Conclusioni Eretiche
L’analisi della guerra a Gaza, a partire dal massacro del 7 ottobre, ci costringe a guardare oltre la narrazione ufficiale della risposta difensiva. L’entità senza precedenti del fallimento dell’intelligence israeliana non può essere liquidata come un semplice errore operativo. È il sintomo di una paralisi, che per i critici, è stata strategica.
Il sospetto eretico che persiste è che l’orrore del 7 ottobre – per quanto non interamente pianificato o desiderato – sia stato permesso o ignorato in modo funzionale. Solo un casus belli di tale portata poteva sbloccare lo stallo politico e garantire l’unità e la legittimazione internazionale necessarie per lanciare un’offensiva totale che aveva come obiettivo non solo la distruzione di Hamas, ma la ridefinizione radicale della Striscia di Gaza.
Il Danno Permanente e la Complicità
La risposta israeliana, caratterizzata dall’assedio totale e dalla distruzione massiccia, non solo ha causato una catastrofe umanitaria, ma ha anche esposto il cinismo geopolitico degli alleati occidentali. Il sostegno militare incondizionato, il veto sistematico alle Nazioni Unite e le indiscrezioni sui piani di ricostruzione “di lusso” per una “Nuova Gaza” post-conflitto, suggeriscono una complicità attiva nella creazione di un nuovo ordine territoriale. Un ordine che sembra ignorare il diritto all’autodeterminazione palestinese a favore di interessi di sicurezza ed economici esterni.
Un Futuro Ipotecato
La vera vittoria di questo conflitto non sta nella distruzione dei tunnel o nell’eliminazione di alcuni leader di Hamas, ma nella capacità di Israele e dei suoi alleati di trasformare la narrazione del 7 ottobre da un clamoroso fallimento interno a una giustificazione per la guerra.

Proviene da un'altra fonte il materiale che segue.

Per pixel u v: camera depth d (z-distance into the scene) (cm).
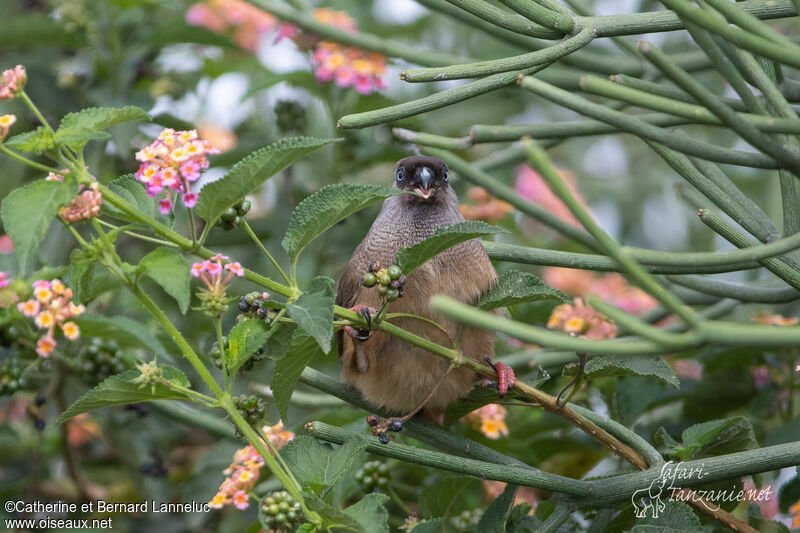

A guerra finita, ciò che resterà sarà una Striscia di Gaza devastata e una domanda inevasa: Se l’intelligence era davvero a conoscenza, qual è stato il reale obiettivo politico raggiunto con la distruzione di massa?
Il costo umano, l’escalation regionale e la morte della soluzione a Due Stati sono il prezzo che il Medio Oriente ha pagato per un fallimento che, per troppi, appare come un’inazione calcolata. La storia non giudicherà solo gli aggressori, ma anche chi ha voltato le spalle per motivi strategici, chi ha fallito nel proteggere i propri e chi ha poi armato la risposta sproporzionata.
La guerra di Gaza, dal 7 ottobre in poi, non è nata da una sorpresa, ma da un vuoto di sicurezza che, sospettosamente, si è dimostrato essere estremamente utile.